Wade Key

No. 76, 72
- Positions: Guard, Tackle

Personal information
- Born: October 14, 1946 (age 79) San Antonio, Texas, U.S.
- Listed height: 6 ft 5 in (1.96 m)
- Listed weight: 245 lb (111 kg)

Career information
- High school: Edison (San Antonio)
- College: Texas (1964-1966); Texas State (1967-1968);
- NFL draft: 1969: 13th round, 314th overall pick

Career history
- Pottstown Firebirds (1969); Philadelphia Eagles (1970–1979);

Awards and highlights
- Philadelphia Eagles 75th Anniversary Team; Texas State Bobcats Hall of Honor (1983);

Career NFL statistics
- Games played: 121
- Games started: 115
- Fumble recoveries: 4
- Stats at Pro Football Reference

= Wade Key =

American football player (born 1946)

Allan Wade Key (born October 14, 1946) is an American former professional football player who was a guard and offensive tackle for 10 seasons with the Philadelphia Eagles of the National Football League (NFL) from 1970 to 1979. After playing college football for Southwest Texas State University, he was selected in the 13th round of the 1969 NFL/AFL draft by the Eagles. He was named to the Eagles' 75th Anniversary Team in 2007.

==Early life==
Key attended Edison High School in San Antonio, Texas. He lettered in football and track and field. In the Hub City Relays in Alice, Texas, in 1963, Key placed fifth in the discus. He played tight end in football, and was selected to an all-star team for the Texas High School Coaches Association clinic in 1964.

==College career==
After graduating high school, Key played college football and competed in track and field for Texas from 1964 to 1966, but after 3 years on the football team he had not lettered, so he transferred to Southwest Texas State University where he became the starting tight end. In track and field, he placed first in the shot put during the Lone Star Conference finals with 54 ft 3.25 in in May 1967. He finished fourth in the discus in the finals. In the Texas Relays in April 1968, Key placed third in the shot put with 55 ft 9.5 in. He was inducted into the Texas State Bobcats Hall of Honor in 1983.

==Professional career==
Key was selected by the Philadelphia Eagles in the 13th round (314th overall) of the 1969 NFL/AFL draft. He signed a contract with the team on February 16, but he was released before the start of the 1969 season on September 2, 1969. He spent the season on the team's taxi squad and played for the Pottstown Firebirds of the Atlantic Coast Football League (ACFL) during his tenure. The Firebirds won the ACFL championship in 1969.

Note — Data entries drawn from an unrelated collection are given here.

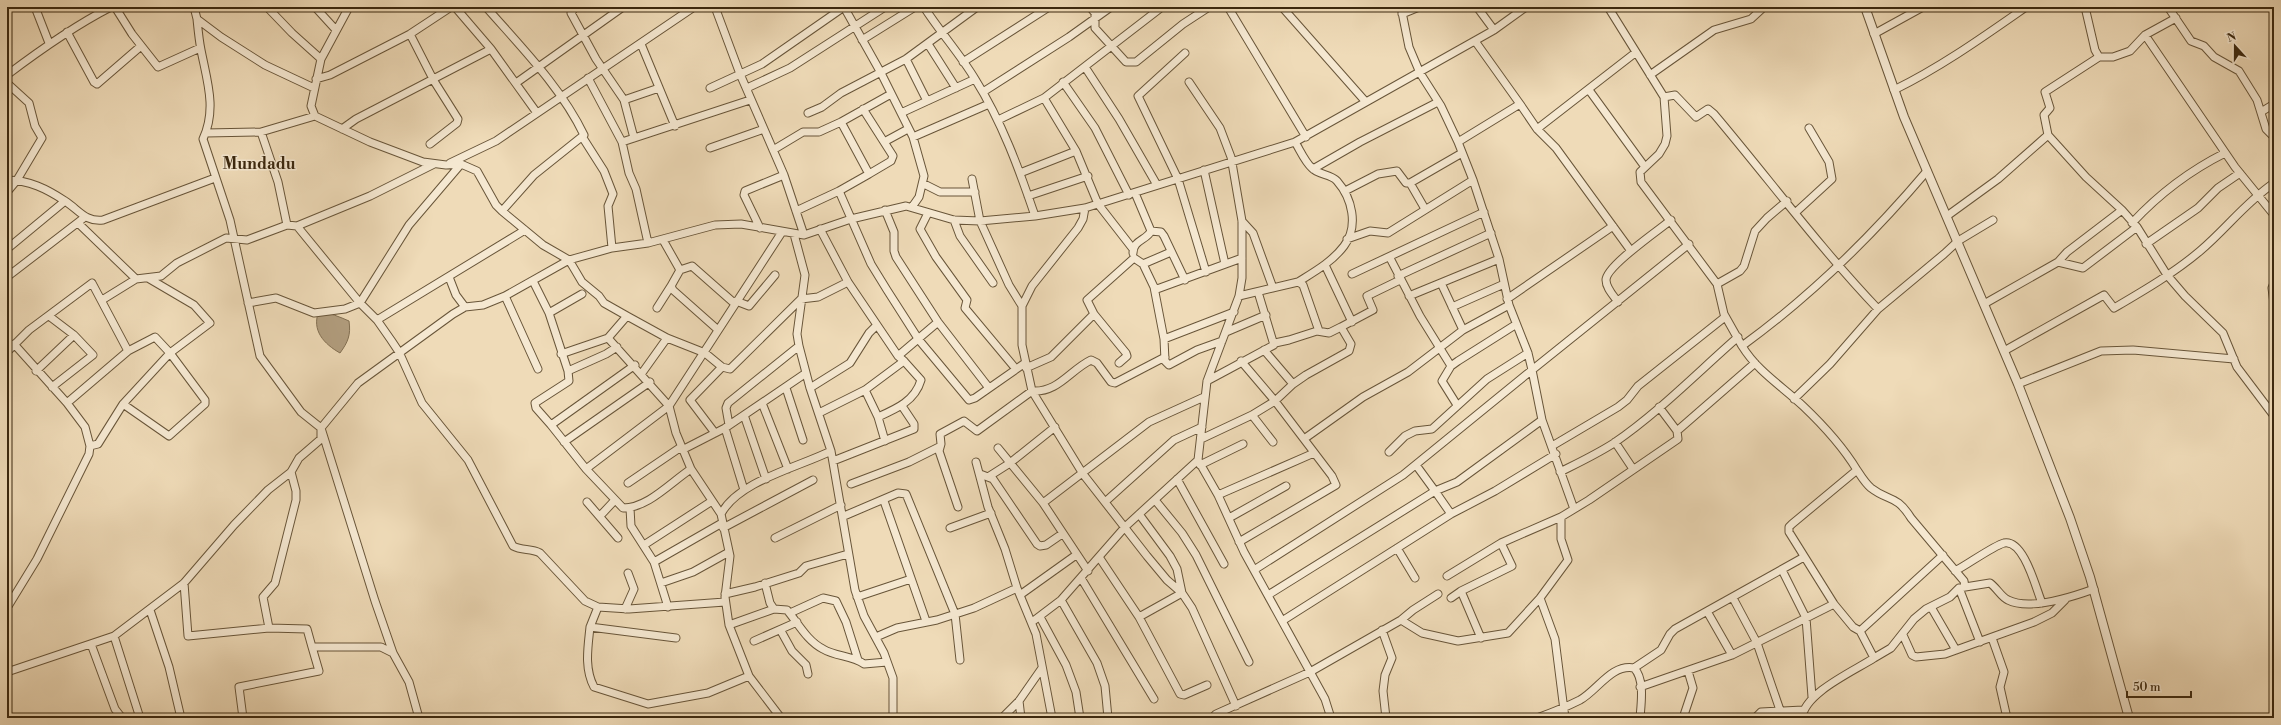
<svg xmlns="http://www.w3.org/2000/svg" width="2281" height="725" font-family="'Libre Bodoni',serif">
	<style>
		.water { fill: #b29e7f; stroke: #826f52 }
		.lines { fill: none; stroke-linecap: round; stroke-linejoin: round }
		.minor-casing { stroke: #685539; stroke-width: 9 }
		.tertiary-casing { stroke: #685539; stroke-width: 10 }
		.minor { stroke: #f5e8d1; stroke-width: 7 }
		.tertiary { stroke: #f5e8d1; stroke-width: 8 }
		.labels { text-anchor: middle; stroke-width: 3; stroke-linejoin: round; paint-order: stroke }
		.quarter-label { font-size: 16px; font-weight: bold; fill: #3b280f; stroke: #f5e8d1 }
	</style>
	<rect width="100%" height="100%" fill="#efdbb8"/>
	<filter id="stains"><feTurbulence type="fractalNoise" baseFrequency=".005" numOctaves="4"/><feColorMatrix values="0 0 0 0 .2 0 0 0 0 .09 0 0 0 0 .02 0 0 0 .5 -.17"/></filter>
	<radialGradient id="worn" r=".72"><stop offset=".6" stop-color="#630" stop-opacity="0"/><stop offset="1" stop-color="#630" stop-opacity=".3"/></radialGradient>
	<!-- water -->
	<path class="water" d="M319 311C330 313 340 317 349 321 351 335 348 342 340 353 324 344 311 330 319 311Z"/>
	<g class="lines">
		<defs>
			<path id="minor" d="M35 7 49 43
				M115 7 132 34 158 67 200 48
				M194 7 197 19 221 37 265 65 314 88
				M267 7 292 33 321 59
				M315 7 336 30
				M349 7 321 59 311 106 315 116 370 142 423 162 446 165 461 164 477 171 496 205 502 211 543 245 569 260 582 282 599 296 604 303 627 316 608 338 669 406 676 433 691 469
				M455 7 491 49 537 113
				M486 7C521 47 561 87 584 135L534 175 502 211
				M575 7 571 13 596 59 624 100
				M715 7 740 74 784 175 804 235
				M844 7 881 73 913 137 924 176 919 197 912 207
				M924 7C940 32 960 54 975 79 1002 122 1019 169 1035 216
				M1090 7 1095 13V28L1126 62H1136L1183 24 1209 7
				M1228 7 1306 137
				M1282 7 1365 101
				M1477 7 1494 30
				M1608 7 1664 97 1667 136 1665 144 1659 154 1640 172 1641 182 1717 284 1724 314 1742 346C1811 296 1872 236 1927 171
				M2085 7 2095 50 2099 57
				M2168 7 2191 41 2204 46 2214 57 2239 71 2257 100 2266 129 2274 137
				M1402 14 1419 7
				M197 19C198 29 199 40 201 50 207 81 217 109 203 139L230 220 260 356 301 412 321 428 375 601 393 653 409 682 419 718
				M67 32 94 82 97 84 141 46
				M410 34 434 81 458 119 457 123 430 144
				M1874 34 1923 7
				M2145 35 2235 167 2274 215
				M862 40 915 7
				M641 44 675 126
				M928 44 956 88
				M1185 53 1138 96 1178 179 1206 272
				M906 59 927 101
				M963 62 1049 7
				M1085 67 1119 119 1157 185
				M7 75C40 50 74 26 111 7
				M1650 75 1714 30 1751 19 1764 7
				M588 78 622 142 629 173 636 189 648 243
				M316 79 330 75 410 34 451 7
				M1063 82 1095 128 1129 195
				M7 83 29 103 35 126 42 138 17 180 7 192
				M516 83 623 7
				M710 88 762 64 844 7
				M747 88 790 68 885 7
				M1589 90 1645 167
				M1894 90C1941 67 1983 37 2026 7
				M983 92 1069 37 1111 7
				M1664 97 1675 95 1696 117 1708 109 1714 114C1769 179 1819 247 1878 309L1830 364 1794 399
				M1044 98 1076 151 1098 204 1133 249
				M1520 104 1537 129 1556 148 1631 251
				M863 109 893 156 891 161 869 174
				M2261 112 2274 104
				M808 113 822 107 841 93 906 59 977 7
				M901 113 975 79
				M998 120 1044 98 1162 7
				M841 122 869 174 839 191 871 264 887 290 919 340 969 400 975 398 1025 363
				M342 129 356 119 491 49
				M1537 129 1635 53
				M261 132 278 182 287 225
				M206 133 261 132 315 116
				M2048 135 2086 177 2122 210 2137 227 2167 275 2185 296 2223 333 2237 367 2274 416
				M913 137 989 104
				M583 138 604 171 613 194 608 206 612 248
				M634 138 624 100 659 88
				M622 142 750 100
				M884 142 908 129
				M1295 142C1300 150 1305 162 1312 168 1318 175 1331 174 1337 181 1352 198 1359 226 1344 246 1332 262 1314 272 1298 282
				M1458 142 1520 104 1475 41
				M710 148 764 129
				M773 150 803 132H819L841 122 891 94
				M450 163 496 141 694 7
				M1313 169 1360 142 1438 102
				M1204 170 1225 264
				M1020 173 1076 151
				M972 179 980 221 1009 285 1022 306
				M7 180C29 180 47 189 65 201 79 210 85 222 103 220L215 178
				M1410 183 1462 153
				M924 184 940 192H975
				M1345 191 1378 174 1397 171 1406 183H1410L1425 209
				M1028 196 1088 176
				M1085 208 1083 219 1078 228 1032 286 1022 306V345L1032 391 1083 474 1147 556 1167 580 1182 593 1192 608 1236 706
				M885 210 894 232V251L896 257 938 322 989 388
				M796 211 839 191
				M928 213 920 229 936 257 967 300 965 308 1016 369
				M1795 213 1832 179 1829 162 1809 128
				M1947 216 1998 179 2048 135 2044 115 2050 108 2045 92 2099 57H2113L2130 51 2145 35 2176 18
				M954 220 960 236 993 283
				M1242 221 1253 233 1273 288
				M78 223 136 279
				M2132 223C2158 195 2191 170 2225 153
				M297 226 370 196 434 164
				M760 228 744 195 745 191 784 175
				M1151 231 1161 232 1164 236 1185 280
				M794 234 805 275 797 334 799 346 810 388 831 451 855 590 864 616 884 653 893 678V718
				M1347 239 1370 231 1388 233 1473 180
				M663 240 680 270 671 286 673 290 717 329
				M2146 244 2198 208 2218 188 2240 173
				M7 249 65 201
				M1133 253C1133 240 1147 240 1151 231L1135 193
				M1134 258 1143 264 1154 287 1157 289 1242 258
				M1390 258 1420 316 1451 366
				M2058 262 2067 252 2122 210
				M1143 264 1171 252
				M1325 265 1352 322
				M680 270 692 266 734 303
				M1352 274 1484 212
				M1398 276 1491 233
				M7 277 85 217
				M449 277 456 295 465 307
				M533 281 549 313 568 371 606 354 617 347
				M1441 283 1463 330
				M2274 283 2272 288 2274 304
				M1717 284 1740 271 1744 266 1755 231 1767 218 1787 201
				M1154 287 1164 339 1165 361 1169 365 1197 350 1222 341
				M505 296 538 369
				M1239 296 1298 282 1303 285 1319 331
				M1409 296 1499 259
				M1507 299 1613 226
				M102 300 136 279 161 276 177 263 226 238 247 240 287 225 297 226 360 303 377 320 391 340 399 352 422 403 468 460 513 546C522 551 531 548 540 553L585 601 598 607 629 609 725 602
				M736 301 749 306 775 275
				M1618 302C1613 295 1606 288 1606 280 1606 266 1659 230 1671 220
				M248 303 276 298 314 313 345 309 360 303 409 225 461 164
				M1984 304 2058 262 2083 268 2137 227
				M1452 307 1504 284
				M657 308 671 286
				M1878 309 1944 254 1958 241 1993 220
				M549 313 582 294
				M1094 314 1087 300 1134 258
				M49 316 74 335 93 355 52 387
				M627 316 667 338 705 353 722 367 730 369 801 299 818 297 848 282
				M377 320 525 230
				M1226 332 1266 315
				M1164 339 1234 312
				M1275 343 1289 340 1317 331 1329 333 1341 327
				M1742 346C1758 372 1782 386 1803 406 1823 425 1843 447 1857 470L1792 524 1789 527V532L1834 604 1853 627 1860 631 1874 658 1891 648 1914 619 1926 609 1950 597 1959 588 1990 583C1997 588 2001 597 2008 600 2030 611 2072 597 2094 589
				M1264 350 1293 384
				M2004 351 2104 295 2114 308C2143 291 2174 273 2200 251 2226 229 2246 202 2274 183
				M7 352 29 330 92 283 128 351
				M561 354 608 338
				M898 356 938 322
				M635 365 551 425 586 469 623 508C648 508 671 482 691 469L721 514 730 556 725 597 729 625 749 676 781 718
				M1026 368 1051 357 1094 314 1126 353 1127 356 1119 363
				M36 371 74 335
				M642 373 667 338
				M1207 381 1274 345 1258 292
				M2018 384 2101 351 2133 350 2234 359
				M786 388 803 440
				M810 388 850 363 869 333 877 325
				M865 390 878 417 885 441
				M67 403 128 351 155 337 170 353 205 400V404L169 436 123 404
				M762 403 788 469
				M1457 405 1442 381 1451 366 1458 361 1515 325
				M819 413 865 390 904 361 898 356 848 282 820 229
				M744 415 766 479
				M1252 415 1273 442
				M878 417C896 409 915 401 921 380L904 361
				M551 425 536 408 535 403 569 381 568 371
				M729 425 726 408 728 403 799 346
				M725 428 744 490
				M1677 431 1755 363
				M715 433 690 400 722 367
				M1201 439 1252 415 1275 401 1293 384 1306 375 1349 351 1351 344 1341 327 1373 310 1367 296 1400 280
				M1304 439 1363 397 1408 372 1463 330 1509 305
				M564 442 650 382
				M1615 442 1633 469
				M90 446 98 444 123 404 170 353 210 323 194 305 148 278
				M1552 446 1618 407 1627 400 1638 386 1725 317
				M998 448 1043 503 1088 571
				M682 450 725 428 806 373
				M1389 452 1405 436 1415 431 1432 429 1487 379 1528 353
				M1198 460 1218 495 1244 552 1325 699 1331 718
				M833 461 914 429V424L902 406
				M976 462 988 507 1005 549 1017 588 1036 634 1052 718
				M1200 465 1243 444
				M1416 465 1435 491 1457 482 1542 420
				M586 469 669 406 782 232
				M1857 470C1861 476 1865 483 1871 488 1889 502 1896 494 1911 518L1964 581 1965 587
				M1560 472C1578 463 1597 454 1614 443 1658 413 1698 372 1738 337
				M980 474 993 479 1037 544 1040 546 1046 545 1062 534
				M988 477 1010 463 1055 427
				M1177 479 1224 564
				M628 483 681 447
				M851 484 909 462 939 447
				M1218 495 1314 453
				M1155 500 1182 533 1196 555 1249 662
				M884 501 926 621
				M587 502 618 538
				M1105 502 1174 440 1202 427
				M1043 503 1149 422 1204 397
				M958 507 939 451 941 444 940 434 964 421 977 431 1032 391C1058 393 1070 370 1091 360L1097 363 1111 382 1115 383 1165 357
				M630 508 631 526 654 562 668 607
				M1574 509 1542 420 1532 370 1689 244
				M721 514C738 481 799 467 831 451
				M1139 514 1170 556 1177 569 1182 593 1139 617
				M600 516 615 500
				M844 516 898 493 906 494 955 614 960 660
				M1229 518 1286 486
				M723 528 813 480
				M950 528 991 513
				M775 538 841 505
				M1239 542 1336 485 1332 476 1275 401 1241 361
				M644 545 712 501
				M1397 548 1415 578
				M1099 557 1139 617 1180 694 1184 695 1207 685
				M654 562 722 523
				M1254 570 1403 475 1532 370 1528 353 1509 305 1499 259 1473 180 1458 142 1441 106 1420 73 1409 47 1401 7
				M1782 570 1806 618 1812 697
				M1955 571C1967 565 1993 546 2004 543 2024 539 2036 589 2042 603
				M1447 576 1501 543 1561 517 1589 500 1678 439 1677 431 1659 407
				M1081 578 1154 699
				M184 583 188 636 269 628 307 629 312 647H381L393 653
				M661 583 693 572 729 552
				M765 583 770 603 774 609 787 610C798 623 807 641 823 649 836 657 852 655 864 664L887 662
				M1959 588 1980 642
				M1461 591 1512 566 1501 543
				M725 594 755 587 799 573 806 566 848 554
				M1020 595 1076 555
				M1268 595 1435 491 1451 514
				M857 597 911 579
				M1451 598 1461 591 1481 638
				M1540 598 1555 639 1565 718
				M1733 598 1757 643 1780 710
				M1061 600 1097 663 1105 686 1108 718
				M598 607 590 627 676 638
				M1931 607 1956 650
				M7 608 37 559 89 454 90 446 85 427 67 403 14 344
				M625 609 634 589 628 573
				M150 610 169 667 181 718
				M790 613 823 598 836 601 846 622 858 660
				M1708 613 1732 655
				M1040 617 1066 665 1076 692 1080 718
				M1401 620 1422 633 1458 641 1508 633 1540 598 1568 560 1561 539V517
				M1282 621 1451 514 1495 491 1556 454
				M1032 622 1061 600 1125 527 1198 460 1207 381 1239 296 1242 278V221L1231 157 1220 128 1189 82
				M729 625 774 609
				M590 627C588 647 584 668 594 687L648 704 708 693 749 676
				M269 628 263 597 275 583 296 500V491L291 472
				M1382 630 1392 658 1385 675 1383 691 1386 718
				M781 631 792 651 806 665 808 674
				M1860 631 1943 555
				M1903 635 1912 655 1916 657 1945 654 2034 622 2052 613 2065 600
				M114 636 140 718
				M876 637 897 628 937 620 974 608 1017 588
				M1992 638 2004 672 2000 687 2007 718
				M754 641 797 622
				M91 644 115 709 122 718
				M1634 668C1645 679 1641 704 1640 718
				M7 672 114 636 184 583 234 525 268 490 291 472 299 458 321 439V428L358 383 453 314 465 307 483 305 505 296 569 260 612 248 648 243 715 225 741 224 804 235 851 219 906 206 954 220 980 221 1035 216 1085 208 1295 142 1494 30 1526 7
				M1640 687 1732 655 1834 604
				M1019 701 1021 718
				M243 718 239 687 319 671 312 647
				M1002 718 1019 701 1042 668
				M1212 718 1216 714 1310 672 1401 620 1413 610 1438 594
				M1331 718H1387
				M1537 718C1551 713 1566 707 1580 700 1598 690 1611 664 1634 668L1661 650 1670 634 1675 629 1804 557
				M1683 718 1693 688 1688 671
				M1755 718 1761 712 1803 710
				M1802 718C1804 693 1854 671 1874 658"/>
			<path id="tertiary" d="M1865 7 1904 117 2018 384 2070 518 2090 577 2129 718"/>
		</defs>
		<!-- minor casing -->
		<use href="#minor" class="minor-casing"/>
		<!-- tertiary casing -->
		<use href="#tertiary" class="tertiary-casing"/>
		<!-- minor -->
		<use href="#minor" class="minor"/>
		<!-- tertiary -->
		<use href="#tertiary" class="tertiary"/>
	</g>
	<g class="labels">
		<!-- quarter labels -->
		<g class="quarter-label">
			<text x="259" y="169">Mundadu</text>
		</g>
	</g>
	<!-- margin -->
	<rect width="2281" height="725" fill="none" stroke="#efdbb8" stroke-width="24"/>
	<rect x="8" y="8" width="2265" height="709" fill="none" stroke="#3b280f" stroke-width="2"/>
	<rect x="12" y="12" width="2257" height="701" fill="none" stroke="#3b280f"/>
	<!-- north arrow -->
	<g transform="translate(2235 46) rotate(339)" stroke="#f5e8d1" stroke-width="3" paint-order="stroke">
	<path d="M0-3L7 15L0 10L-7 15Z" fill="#3b280f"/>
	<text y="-6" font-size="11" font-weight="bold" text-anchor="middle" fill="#3b280f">N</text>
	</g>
	<!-- scale -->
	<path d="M2127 691v6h64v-6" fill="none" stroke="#3b280f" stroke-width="2"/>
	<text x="2133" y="691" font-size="12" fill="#3b280f" stroke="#f5e8d1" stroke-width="3" paint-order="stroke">50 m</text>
	<rect width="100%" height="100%" filter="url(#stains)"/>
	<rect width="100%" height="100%" fill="url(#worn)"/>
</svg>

After starting at left offensive tackle from 1970 to 1972, and missing only one game in that span, Key was moved to left guard for the 1973 season. He played in 12 games in 1973, missing two due to injury, and all 14 games in 1974, despite suffering hand and thumb injuries in a game against the Washington Redskins. During the 1975 season, he suffered a knee injury during mini-camp in May that required surgery, a dislocated toe in the first game of the season against the New York Giants that was thought to take at least six weeks to recover from, and a fractured forearm in practice on October 16 that also required surgery. He was placed on injured reserve due to the broken arm on October 17 after playing in only two games during the season. From 1976 to 1978, he played in 40 games and started in 39 of them.

In 1979, Key was the Eagles' longest-tenured player with ten seasons played. After missing six games in 1979 due to hamstring and groin injuries, and undergoing surgery to remove calcium deposits in his leg, he was waived by the team on September 1, 1980.

Key finished his career with 121 games played, and was selected as a member of a 75th anniversary team in honor of the Eagles' 75th season in 2007.

==After football==
After his NFL career was over, Key was a track and football coach for more than seventeen years for John Jay High School, Floresville Middle School, and Sam Houston High School in San Antonio. He was the offensive coordinator at Sam Houston.